Help end the use of Sigs. Tomorrow
There may be legit concerns about the tags being used to track people, which is precisely why the new passports are mini Faraday cages to prevent reading the tags when the passport is closed. And if someone sniffs your ID when it is opened at customs, big deal. The RFID is just secondary confirmation. It still has to be paired with a valid passport with the MATCHING photo from the database that the RFID point to. A random person will not be able to make use of it. And if you're worried about someone snagging the ID of a similar looking person, how is that any different than non-RFID passports, when they can just create one from paper with your identification and their picture?
A healthy dose of paranoia can be helpful, but you have to critically consider the use of the data.
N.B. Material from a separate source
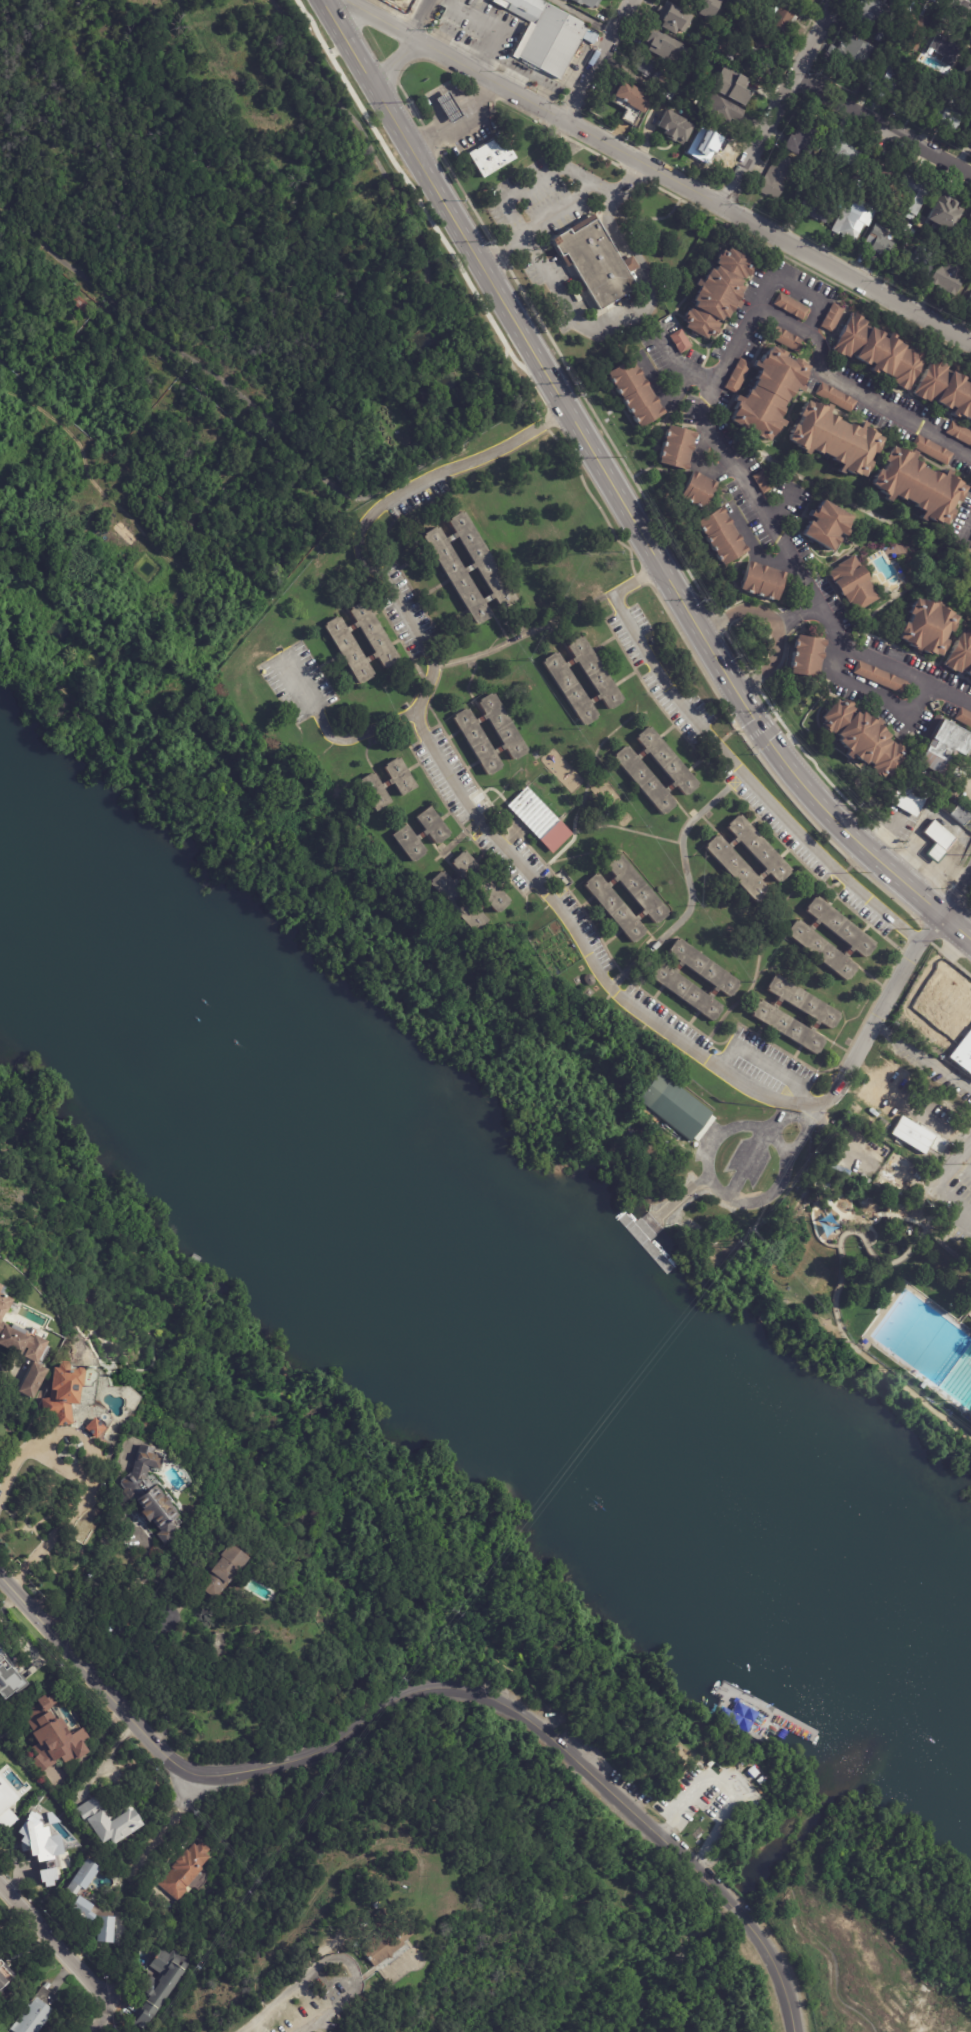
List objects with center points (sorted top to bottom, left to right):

The RFID does not replace the passport's primary identification, only augment it.
Well, according to the TFA: The chips carry an encrypted digital photograph of the passport holder..
Remember everyone, just by going out in public you are letting the world know what you look like! Time to start investing in brown paper bags
You seem to be missing the whole point here. According to logic, it doesn't really matter what contents are being stored on this chip. It could be an encrypted random number for all anyone cares, since (as the GP correctly noted) the very existence of any such embedded data is sufficient to remotely flag the holder of the passport as an American. I can only hope it's unnecessary to point out the many reasons why this is so undesirable.
In Germany we have RFID passports since last year. This despite much criticism (the old passports were considered one of the most secure documents ever). The new passport costs 59 euros, the old one was just 26 euros, so I got myself an old one just before the deadline.
:)
In my opinion, the e-passport was largely introduced to secretly subsidize the biometrics sector: The interior minister responsible for the e-passport, Otto Schily, joined two biometrics companies this month
Source (german only, sorry): http://www.silicon.de/enid/cio/21505
The point is to give everyone a digitally-signed copy of their OWN PHOTO. If a thief gets his hand on that, it won't help him unless he looks just like me. That's the point.
Ah, but what if the 'Thief' doesn't want to so much steal your identity, as pick an American tourist out of a crowd of hundreds of other tourists? This isn't giving you a secure digital picture. It's painting a huge bulls-eye on your forehead...
HA! I just wasted some of your bandwidth with a frivolous sig!
Netherlands Land Area: 33,920 sq km (13,097 sq miles)
USA Land area: 9,631,418 sq km (5,984,685 sq miles)
State of Mississippi 121489 sq km (46907 sq mi.)
Well if you go on travel distance, I leave my home state quite often. However, we don't need passports to go from state to state. I have only been out of the country once (to Mexico) and it took about 10 hours to travel. Does that help much with perspective?